The soon-to-be-commercialized system’s key insight is to coordinate multiple access points at the same time, on the same frequency, without creating interference. This means that MegaMIMO 2.0 could dramatically improve the speed and strength of wireless networks, particularly at high-usage events like concerts, conventions and football games.
Experiments found that the system could increase the devices’ data-transfer speed 330 percent.
How MegaMIMO works
The main reason that your smartphone works so speedily is multiple-input multiple-output (MIMO), which means that it uses several transmitters and receivers at the same time. Radio waves bounce off surfaces and therefore arrive at the receivers at slightly different times; devices with multiple receivers, then, are able to combine the various streams to transmit data much faster. For example, a router with three antennas works twice as fast as one with two antennas.

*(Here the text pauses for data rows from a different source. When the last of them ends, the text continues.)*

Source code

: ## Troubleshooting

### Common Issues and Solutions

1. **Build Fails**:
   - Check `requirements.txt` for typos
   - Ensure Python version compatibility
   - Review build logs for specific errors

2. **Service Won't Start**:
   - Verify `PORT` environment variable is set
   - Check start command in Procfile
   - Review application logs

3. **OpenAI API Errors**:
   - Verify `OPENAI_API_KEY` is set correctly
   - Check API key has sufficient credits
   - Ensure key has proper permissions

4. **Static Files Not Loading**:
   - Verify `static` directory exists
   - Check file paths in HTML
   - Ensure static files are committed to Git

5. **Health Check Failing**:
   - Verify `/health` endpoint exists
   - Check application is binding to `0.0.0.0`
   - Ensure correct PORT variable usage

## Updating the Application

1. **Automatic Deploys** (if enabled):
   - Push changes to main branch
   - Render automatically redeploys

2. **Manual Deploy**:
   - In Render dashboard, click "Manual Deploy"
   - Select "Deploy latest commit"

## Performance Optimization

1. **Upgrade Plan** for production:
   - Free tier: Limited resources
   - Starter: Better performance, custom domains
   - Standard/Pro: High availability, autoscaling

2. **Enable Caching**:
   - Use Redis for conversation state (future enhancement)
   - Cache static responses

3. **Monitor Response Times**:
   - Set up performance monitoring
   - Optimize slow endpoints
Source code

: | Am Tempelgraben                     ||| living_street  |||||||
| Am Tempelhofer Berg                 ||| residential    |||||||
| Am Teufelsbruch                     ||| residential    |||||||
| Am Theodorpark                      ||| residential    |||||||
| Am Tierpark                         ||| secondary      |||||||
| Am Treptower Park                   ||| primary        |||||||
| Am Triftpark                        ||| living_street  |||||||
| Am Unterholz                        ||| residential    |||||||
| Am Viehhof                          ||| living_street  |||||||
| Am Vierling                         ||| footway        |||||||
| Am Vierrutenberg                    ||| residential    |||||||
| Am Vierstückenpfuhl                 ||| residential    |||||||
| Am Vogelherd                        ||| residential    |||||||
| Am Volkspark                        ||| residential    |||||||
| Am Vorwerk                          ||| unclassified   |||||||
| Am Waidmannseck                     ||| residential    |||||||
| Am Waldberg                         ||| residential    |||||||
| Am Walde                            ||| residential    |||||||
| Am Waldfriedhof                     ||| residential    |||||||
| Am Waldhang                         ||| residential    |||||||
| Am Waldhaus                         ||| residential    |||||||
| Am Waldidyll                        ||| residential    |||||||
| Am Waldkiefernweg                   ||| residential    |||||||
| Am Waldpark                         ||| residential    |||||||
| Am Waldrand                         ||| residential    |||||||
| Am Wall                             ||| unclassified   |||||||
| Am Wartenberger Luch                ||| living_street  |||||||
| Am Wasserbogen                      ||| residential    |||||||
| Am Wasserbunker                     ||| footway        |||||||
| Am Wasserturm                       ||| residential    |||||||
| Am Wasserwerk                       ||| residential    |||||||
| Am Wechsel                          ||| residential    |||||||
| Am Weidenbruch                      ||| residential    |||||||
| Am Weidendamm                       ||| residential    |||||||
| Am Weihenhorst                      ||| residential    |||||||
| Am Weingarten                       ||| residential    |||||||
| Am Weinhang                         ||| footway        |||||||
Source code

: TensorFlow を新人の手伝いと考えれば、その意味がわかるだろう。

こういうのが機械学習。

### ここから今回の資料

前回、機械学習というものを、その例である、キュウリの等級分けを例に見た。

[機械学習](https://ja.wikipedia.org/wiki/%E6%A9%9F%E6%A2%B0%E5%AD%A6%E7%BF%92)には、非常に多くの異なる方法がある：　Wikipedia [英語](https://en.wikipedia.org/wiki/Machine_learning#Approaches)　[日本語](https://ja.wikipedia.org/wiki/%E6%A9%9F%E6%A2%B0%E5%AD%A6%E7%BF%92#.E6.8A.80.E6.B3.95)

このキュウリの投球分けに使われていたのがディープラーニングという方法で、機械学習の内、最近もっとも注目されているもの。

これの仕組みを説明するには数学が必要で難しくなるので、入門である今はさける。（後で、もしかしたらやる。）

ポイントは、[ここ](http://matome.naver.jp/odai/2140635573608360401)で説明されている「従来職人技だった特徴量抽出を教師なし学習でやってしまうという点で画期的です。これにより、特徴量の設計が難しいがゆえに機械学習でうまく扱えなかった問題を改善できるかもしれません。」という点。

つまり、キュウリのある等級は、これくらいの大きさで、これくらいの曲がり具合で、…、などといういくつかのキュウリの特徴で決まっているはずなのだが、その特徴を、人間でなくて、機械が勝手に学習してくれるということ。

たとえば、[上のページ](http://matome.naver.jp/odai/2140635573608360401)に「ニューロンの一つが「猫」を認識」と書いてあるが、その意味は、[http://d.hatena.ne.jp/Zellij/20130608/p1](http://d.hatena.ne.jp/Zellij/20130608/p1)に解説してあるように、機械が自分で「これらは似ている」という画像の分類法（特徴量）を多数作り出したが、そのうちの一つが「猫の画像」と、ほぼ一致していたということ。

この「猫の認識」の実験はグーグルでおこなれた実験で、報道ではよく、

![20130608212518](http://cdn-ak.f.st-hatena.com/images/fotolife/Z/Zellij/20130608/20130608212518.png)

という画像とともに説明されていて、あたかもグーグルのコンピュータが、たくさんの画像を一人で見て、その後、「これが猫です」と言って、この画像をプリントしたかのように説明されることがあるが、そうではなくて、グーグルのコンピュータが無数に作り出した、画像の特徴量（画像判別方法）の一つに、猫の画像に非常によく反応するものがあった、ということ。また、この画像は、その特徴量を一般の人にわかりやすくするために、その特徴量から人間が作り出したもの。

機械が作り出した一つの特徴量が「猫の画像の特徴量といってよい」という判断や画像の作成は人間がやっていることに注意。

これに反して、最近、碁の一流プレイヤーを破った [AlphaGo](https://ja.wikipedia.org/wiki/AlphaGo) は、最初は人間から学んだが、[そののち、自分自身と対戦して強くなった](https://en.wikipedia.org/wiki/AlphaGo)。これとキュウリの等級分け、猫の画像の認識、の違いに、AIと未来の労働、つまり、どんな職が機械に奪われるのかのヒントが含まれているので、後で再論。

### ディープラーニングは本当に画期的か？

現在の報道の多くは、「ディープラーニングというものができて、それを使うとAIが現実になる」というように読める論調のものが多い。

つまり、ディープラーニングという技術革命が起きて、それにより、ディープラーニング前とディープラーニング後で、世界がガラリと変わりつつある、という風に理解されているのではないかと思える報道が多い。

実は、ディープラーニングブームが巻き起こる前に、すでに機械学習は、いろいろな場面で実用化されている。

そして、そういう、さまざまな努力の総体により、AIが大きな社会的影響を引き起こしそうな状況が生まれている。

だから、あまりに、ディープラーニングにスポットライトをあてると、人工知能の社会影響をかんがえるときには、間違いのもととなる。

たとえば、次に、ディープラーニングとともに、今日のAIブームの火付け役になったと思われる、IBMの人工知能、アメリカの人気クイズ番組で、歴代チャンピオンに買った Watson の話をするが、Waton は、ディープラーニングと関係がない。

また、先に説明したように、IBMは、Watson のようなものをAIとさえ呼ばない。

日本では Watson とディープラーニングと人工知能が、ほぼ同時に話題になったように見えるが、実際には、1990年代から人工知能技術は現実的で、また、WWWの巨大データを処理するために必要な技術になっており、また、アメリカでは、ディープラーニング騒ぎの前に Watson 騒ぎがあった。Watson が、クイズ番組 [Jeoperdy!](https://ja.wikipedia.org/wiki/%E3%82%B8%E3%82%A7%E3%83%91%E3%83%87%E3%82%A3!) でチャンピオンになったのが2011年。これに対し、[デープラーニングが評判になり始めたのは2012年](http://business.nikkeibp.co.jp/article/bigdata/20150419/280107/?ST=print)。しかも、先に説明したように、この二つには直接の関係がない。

The MIT CSAIL team has a new technique for coordinating multiple transmitters by synchronizing their phases. The team developed special signal-processing algorithms that allow multiple independent transmitters to transmit data on the same piece of spectrum to multiple independent receivers without interfering with each other.
The technology can also be applied cellular networks, meaning that it could solve similar congestion issues for people who actually want to use their phones to make calls. He says the team plans to expand MegaMIMO 2.0 to be able to coordinate dozens of routers at once, which would allow for even faster data-transfer speeds.